Freitagsgedanken (Folge 3): Her mit den kleinen Schnapspralinen!
Heute geht es um Drogen. Ja, ganz richtig! Und sind wir mal ehrlich: Wir sind doch alle Junkies. Nein? Sie nicht? Gut. Es geht mir auch nicht um Koks.
Es geht um diese kleinen Dinge. Kaffee? Schokolade? Musik? Na also!
Es gibt da diese ganz fiese Eigenschaft von Drogen: Selbst, wenn man temporär aufhört, man fängt immer wieder damit an, wenn man nicht wirklich zur Überzeugung kommt, dass man sich damit schadet.
Ein guter Bekannter von mir führt seit einer halben Ewigkeit eine etwas anstrengende On-Off-Beziehung. Immer, wenn er verkündet, er sei wieder Single, schließe ich mit mir selbst eine Wette ab, wie lange das wohl andauern wird. Und meistens gewinne ich. Lachen Sie nicht!
Es ist manchmal ganz schön schwierig, gegen sich selbst zu gewinnen. Um zum Punkt zu kommen: Ich habe selbst eine On-Off-Beziehung. Vor etwa zehn Jahren las ich zum ersten Mal einen Artikel über die japanische Band „Malice Mizer“. Und ich war fasziniert. Ich hörte mir das an und war verliebt. In diese Stimmen, diese Stücke, und so weiter. Kurze Zeit später verloren ich und Malice uns aus den Ohren. Mit 15 wurde ich wieder abhängig, es folgte die nächste Entzugsphase, und mit 19 schrieb ich eine Facharbeit über die japanische Musikszene. Danach war Ruhe.
Dachte ich. Am Montag habe ich Gackt gehört. Er war damals Sänger bei Malice Mizer, ich fand ihn immer etwas absonderlich. Da war ich nichtsahnend auf der Seite des Münchner „Backstage“ herumgesurft, auf der Suche nach interessanten Terminen. Und da hatte mich dieses vertraute Gesicht wieder angeguckt. Ich konnte nichts tun. Ich fühlte mich wie ein Alkoholiker, der soeben eine Schnapspraline erwischt hat. Seit dem Konzert von Mon Cheri Kamui Gackt hänge ich wieder am Tropf, beziehungsweise vor dem PC. Was ist das nur, das einen dann so reinzieht?
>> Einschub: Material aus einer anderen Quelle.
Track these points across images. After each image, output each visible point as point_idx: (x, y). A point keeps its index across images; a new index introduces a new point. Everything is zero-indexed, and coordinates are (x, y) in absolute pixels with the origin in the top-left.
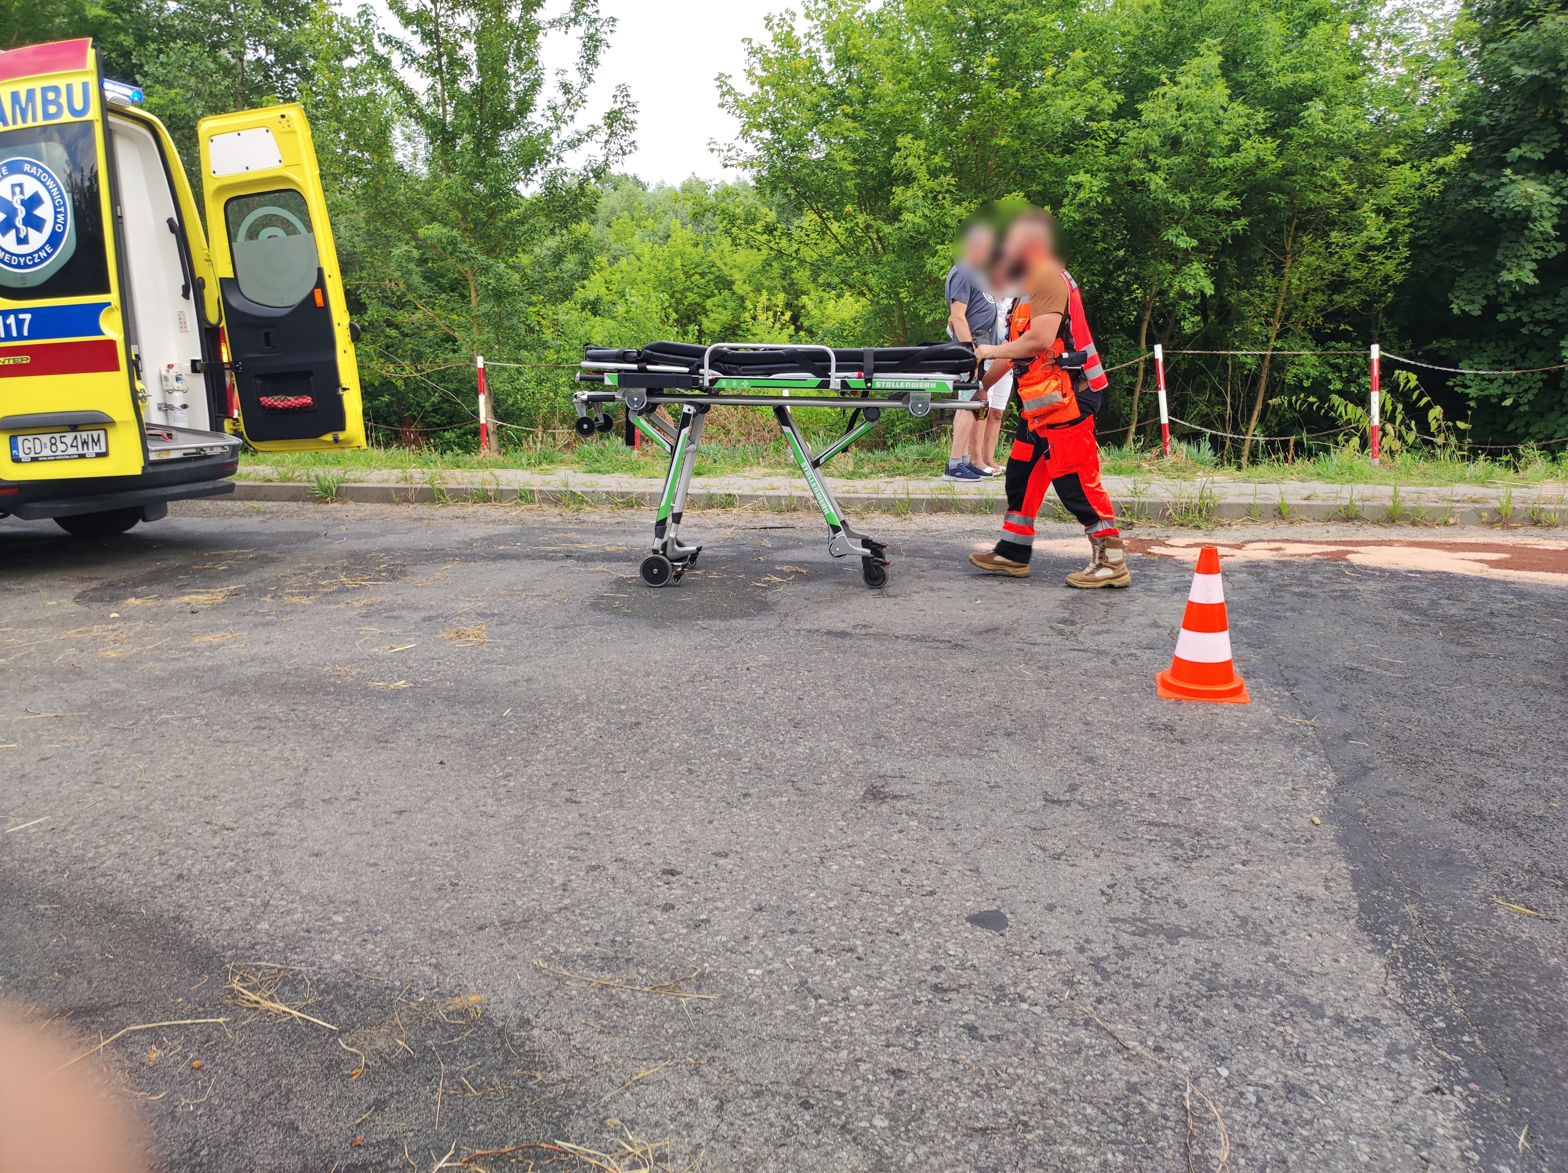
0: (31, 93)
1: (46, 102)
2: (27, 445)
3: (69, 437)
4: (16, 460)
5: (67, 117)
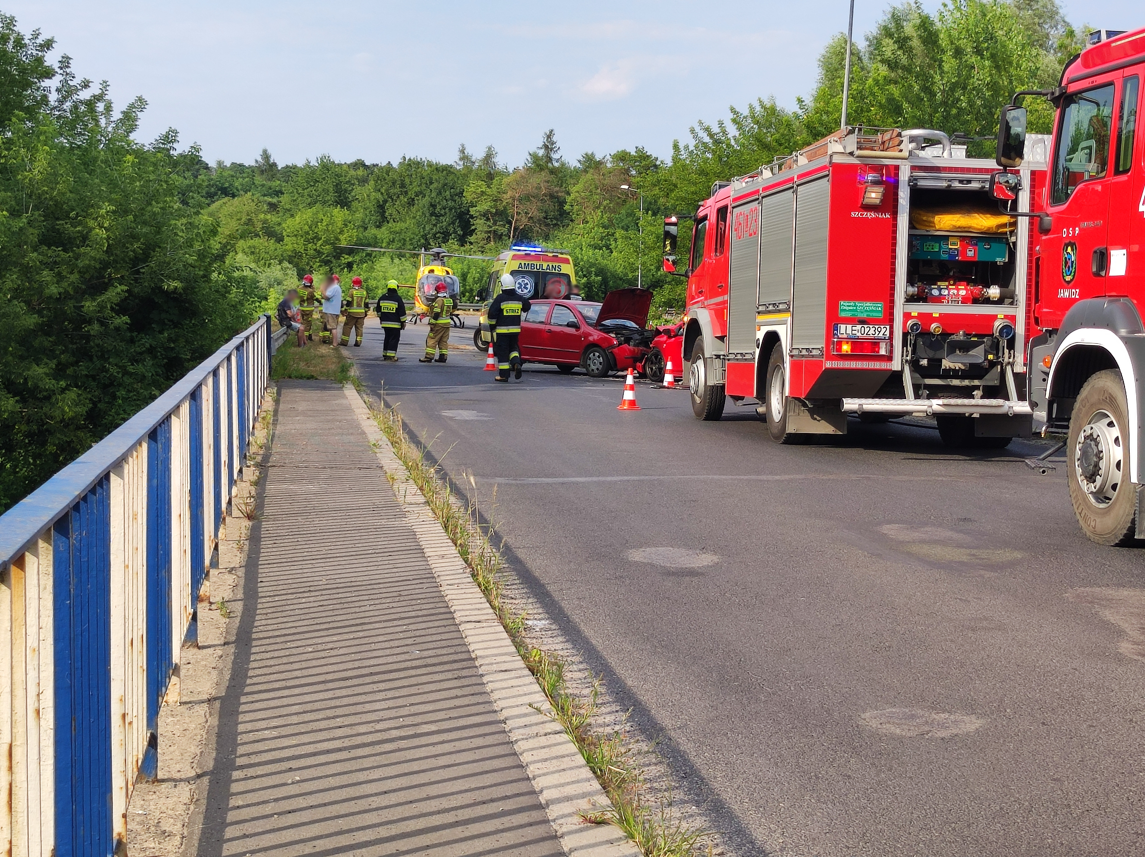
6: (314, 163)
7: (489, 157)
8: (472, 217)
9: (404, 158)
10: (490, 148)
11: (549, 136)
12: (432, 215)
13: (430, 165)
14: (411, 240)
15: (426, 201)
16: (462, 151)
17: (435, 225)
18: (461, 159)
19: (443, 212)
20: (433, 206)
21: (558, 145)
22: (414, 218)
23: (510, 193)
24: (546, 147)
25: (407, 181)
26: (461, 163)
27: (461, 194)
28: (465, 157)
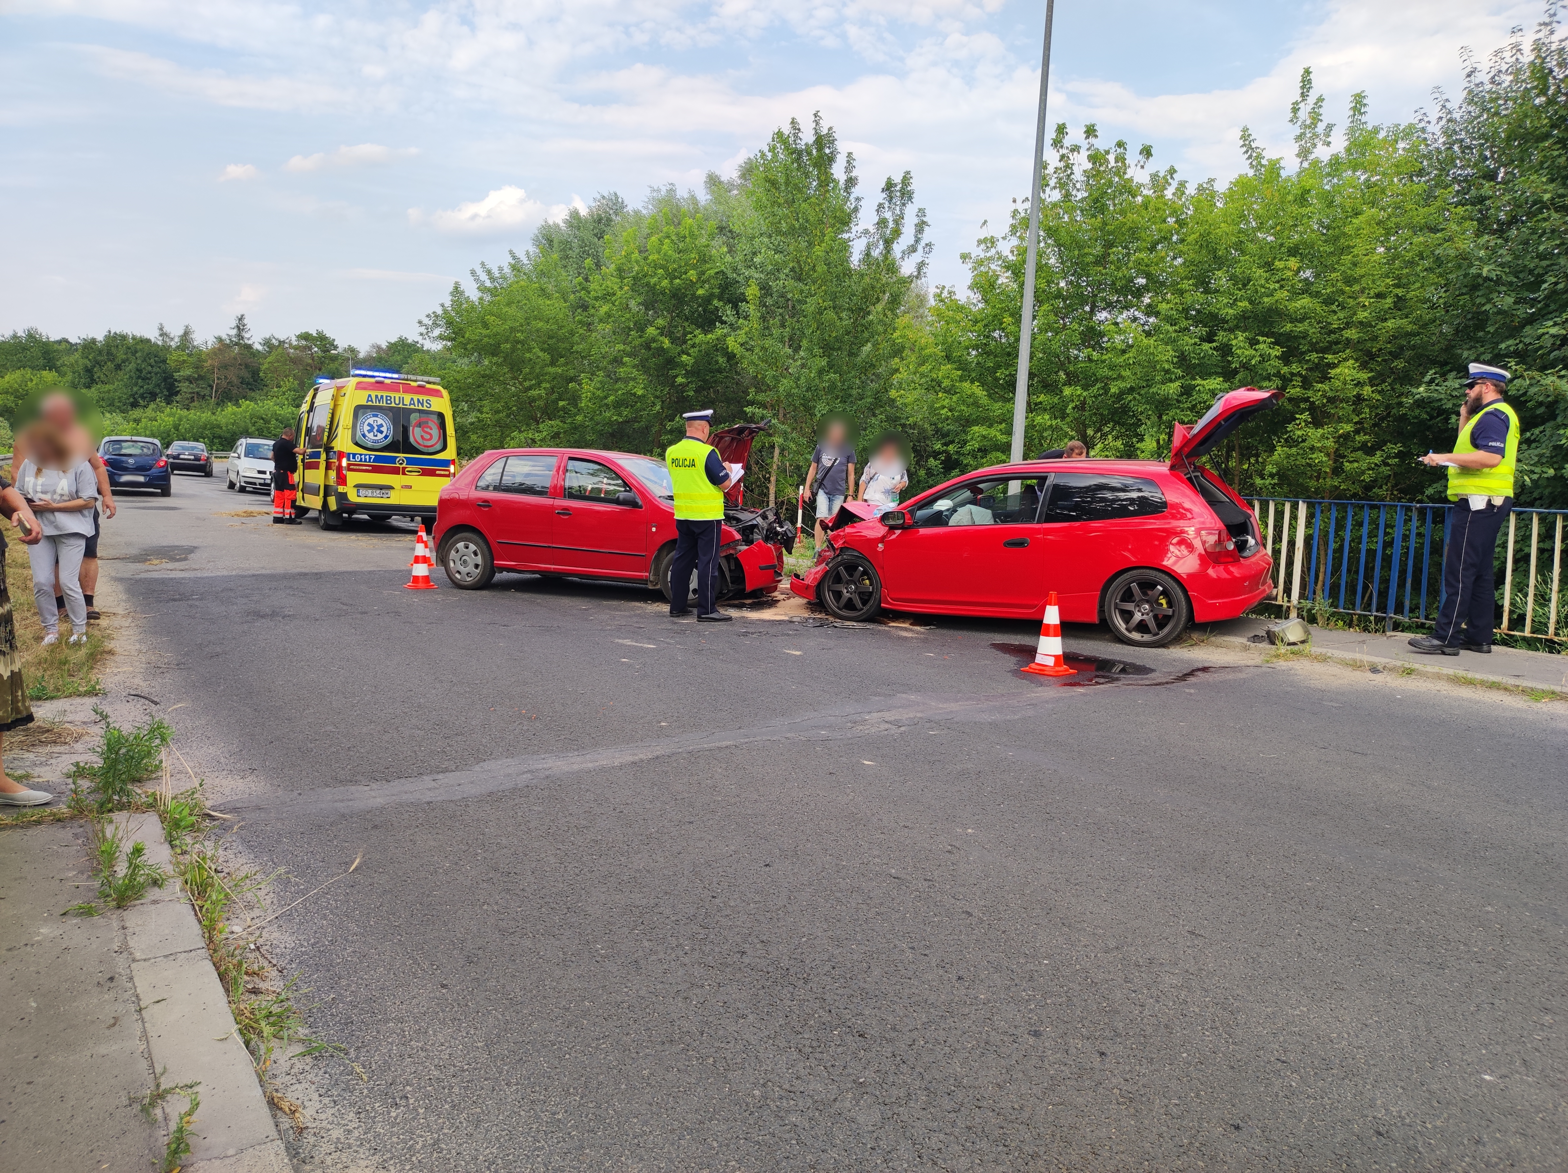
0: (382, 397)
1: (387, 400)
2: (363, 492)
3: (378, 491)
4: (358, 496)
5: (393, 405)
6: (20, 333)
7: (186, 334)
8: (176, 380)
9: (110, 332)
10: (187, 327)
11: (241, 319)
12: (139, 377)
13: (134, 338)
14: (119, 398)
15: (132, 366)
16: (161, 329)
17: (142, 387)
18: (161, 335)
19: (149, 376)
20: (139, 370)
21: (248, 327)
22: (122, 380)
23: (210, 362)
24: (238, 327)
25: (114, 350)
26: (161, 338)
27: (164, 361)
28: (163, 334)
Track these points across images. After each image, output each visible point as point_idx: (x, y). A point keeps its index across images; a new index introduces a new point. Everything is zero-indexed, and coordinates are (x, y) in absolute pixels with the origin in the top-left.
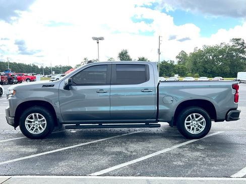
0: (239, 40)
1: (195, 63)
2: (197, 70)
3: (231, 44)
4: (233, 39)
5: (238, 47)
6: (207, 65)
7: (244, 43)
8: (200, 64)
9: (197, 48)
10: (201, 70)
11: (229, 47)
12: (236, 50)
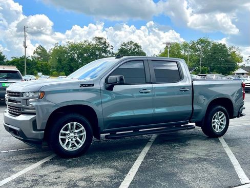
0: (101, 38)
1: (60, 61)
2: (63, 68)
3: (94, 42)
4: (96, 37)
5: (101, 47)
6: (72, 63)
7: (105, 42)
8: (65, 62)
9: (58, 44)
10: (66, 69)
11: (92, 45)
12: (99, 49)
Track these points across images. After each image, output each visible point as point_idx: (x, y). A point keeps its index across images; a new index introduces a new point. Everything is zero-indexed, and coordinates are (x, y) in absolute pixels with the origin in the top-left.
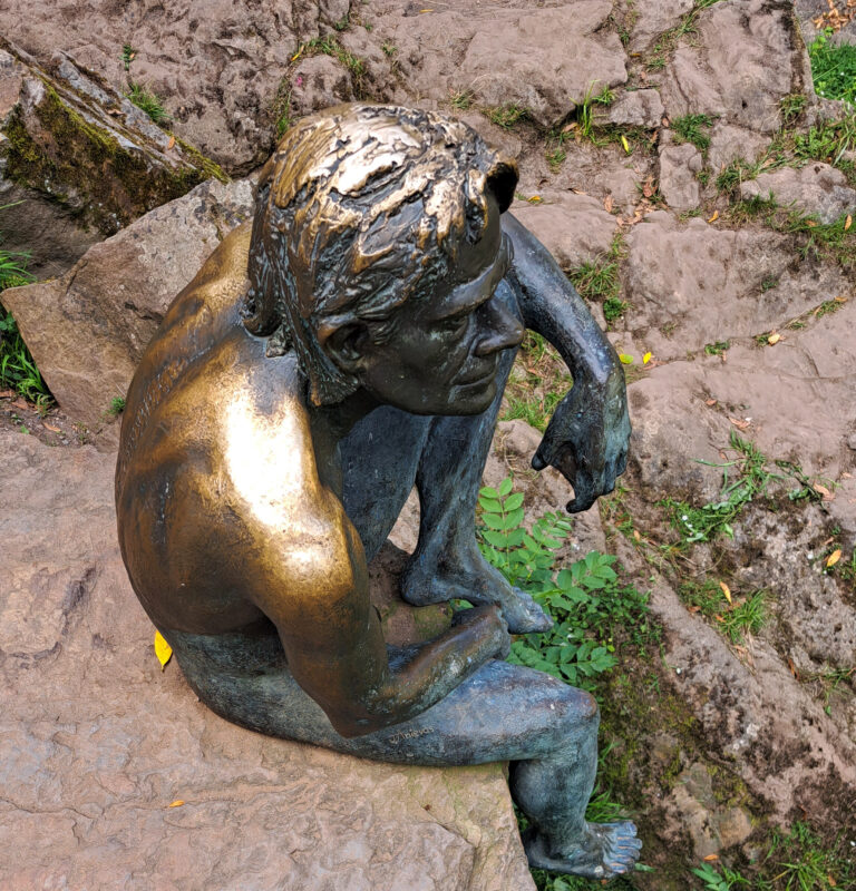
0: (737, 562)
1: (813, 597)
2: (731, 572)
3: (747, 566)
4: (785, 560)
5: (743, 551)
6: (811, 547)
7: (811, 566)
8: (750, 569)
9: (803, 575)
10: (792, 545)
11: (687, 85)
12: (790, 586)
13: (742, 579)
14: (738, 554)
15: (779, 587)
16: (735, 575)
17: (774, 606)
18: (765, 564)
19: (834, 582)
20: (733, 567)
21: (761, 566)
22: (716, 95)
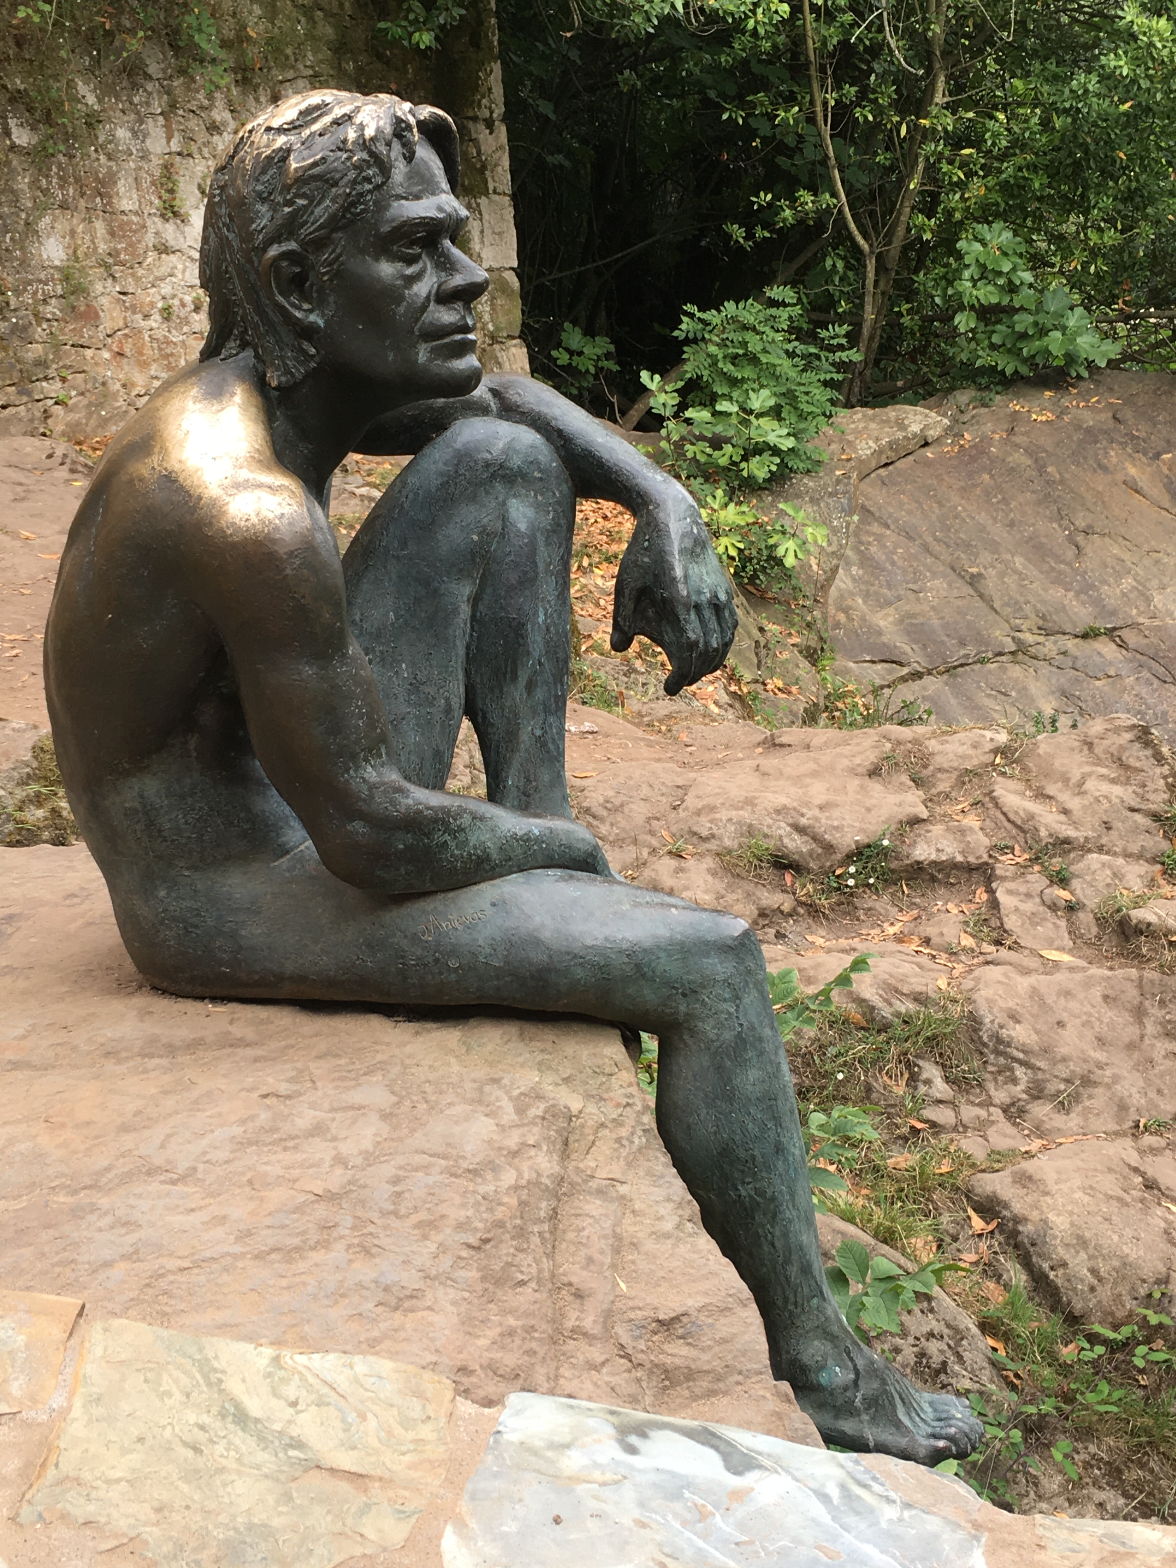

Wenn ich mich einmal die Woche abends mit einem Mokka und einer Schachtel Pralinen ans Klavier setze, dann fühle ich mich erinnert. Weil man mit Schokolade immer eine Art Zuhausesein verbindet. Oder ein Sich-Belohnen. Meistens sind es sowieso die eher überflüssigen Dinge, die man durch dieses Sucht- oder Gewohnheitsverhalten zu existentiellen Dingen macht. Wer ist schon an Schokoladen- oder Kaffeeentzug gestorben?
Wenn ich japanische Rockmusik höre, dann erinnere ich mich an dieses Kribbeln des Neuen, Unbekannten, das mich damals gepackt hat, als ich zum ersten Mal damit in Berührung kam. Diese Exotik und die Art ihrer Präsentation hatte etwas Verbotenes. Ich war zwölf...
Heute habe ich zumindest Ahnung von J-Rock. Aber egal ob Musik, Schokolade, oder was auch immer. Die wahre Sucht ist nicht das, was man konsumiert. Es ist die Erinnerung, die dranhängt. Es lohnt sich, die mal unter die Lupe zu nehmen! Tun Sie es! Es ist erschreckend und lustig zugleich. Denn was passiert, wenn man einer Erinnerung so gnadenlos auf den Leib rückt? Die Verklärung verschwindet. Und dann hat man vielleicht die Möglichkeit, sich zu entscheiden. Einen neuen Blickwinkel zu bekommen.
Denn wer braucht schon eine Erinnerung, wenn er Kaffee trinken, Schokolade essen und japanische Rockmusik hören kann. Einfach nur so.